Symptoms of respiratory irritancy and effects on pulmonary function have been examined in studies of populations exposed to formaldehyde (and other compounds) in both the occupational and general environments. In a number of studies of relatively small numbers of workers (38-84) in which exposure was monitored for individuals, there was a higher prevalence of symptoms, primarily of irritation of the eye and respiratory tract, in workers exposed to formaldehyde in the production of resin-embedded fiberglass[56], chemicals and furniture and wood products[57] or through employment in the funeral services industry[58], compared with various unexposed control groups. Due to the small numbers of exposed workers, however, it was not possible to meaningfully examine exposure-response in most of these investigations. In the one survey in which it was considered[59], formaldehyde was a statistically significant predictor of symptoms of eye, nose and throat irritation, phlegm, cough and chest complaints. Workers in these studies were exposed to mean formaldehyde concentrations of 0.17 ppm (0.20 mg m-3) and greater[59,60].

Methods and procedures to control formaldehyde in food and seafood: In order to control or reduces formaldehyde content in food and seafood, several methods and procedures has been taken and proposed. In Hong Kong, food for sale must be fit for consumption as stipulated in the Public Health and Municipal Services Ordinance, Cap. 132. The use of prohibited preservatives such as formaldehyde contravenes the Preservatives in Food Regulations and is liable to a maximum fine of HK$50,000 and imprisonment for 6 months.

Furthermore, great attention to formaldehyde in food and seafood leading to the many research associated formaldehyde determination in order to measure and control formaldehyde amount in food[6,8,18,61]. Wang et al suggested rapid determination of formaldehyde in food products and Chinese herbals based on reaction between formaldehyde and acetyl acetone solution[18]. Many different procedures also has been proposed to determine formaldehyde in seafood such as using High-Performance Liquid Chromatography (HPLC) for formaldehyde determination in squid[7] and solid Phase Microextraction (SPME)-GC-MS for determination in fish[5].
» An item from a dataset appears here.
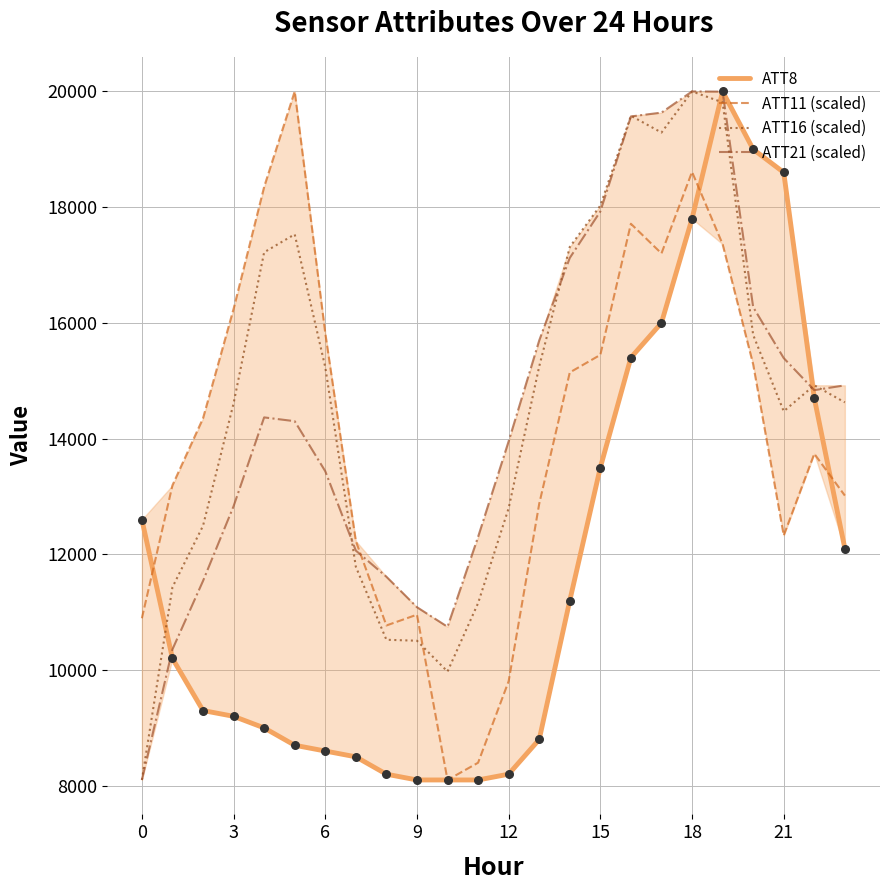

Is the value of ATT16 (scaled) at 15 greater than the value of ATT8 at 22?

Yes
Hong Kong Government also advised to the public to choose only fish that are fresh and avoid those with unusual smell; and avoid buying noodlefish that are stiff (formaldehyde could stiffen flesh of fish). Besides, public also advised to wash and cook food products thoroughly as formaldehyde is water soluble and could dissipate upon heating. The formaldehyde concentration was decreased after roasting and boiling[5]. Boiling also resulted in a large accumulation of DMA and a lesser increase in free FA in squid[36]. The decrease behavior was due to the evaporation of the analyte during cooking process[5].

CONCLUSION

In conclusion, formaldehyde is a chemical hazard that was found in high concentration in seafood and marine fish. This compound was used as food preservatives and additive in seafood product such as caviar and herring. In the others hand, formaldehyde also can produce naturally by the enzymatic activity of trimethylamine oxide aldolase (TMAOase). Many studies showed that formaldehyde exposure can cause dermatitis, eye irritation, respiration irritation, asthma and pulmonary edema. Some studies have found that formaldehyde can cause respiratory cancer and also can increase the rate of leukemia. Furthermore, several methods have been suggested to reduce formaldehyde in food such as cooking and washing. The finding of many health effect of formaldehyde, suggests that the investigation of level of formaldehyde in seafood should be done and also the level of formaldehyde natural production.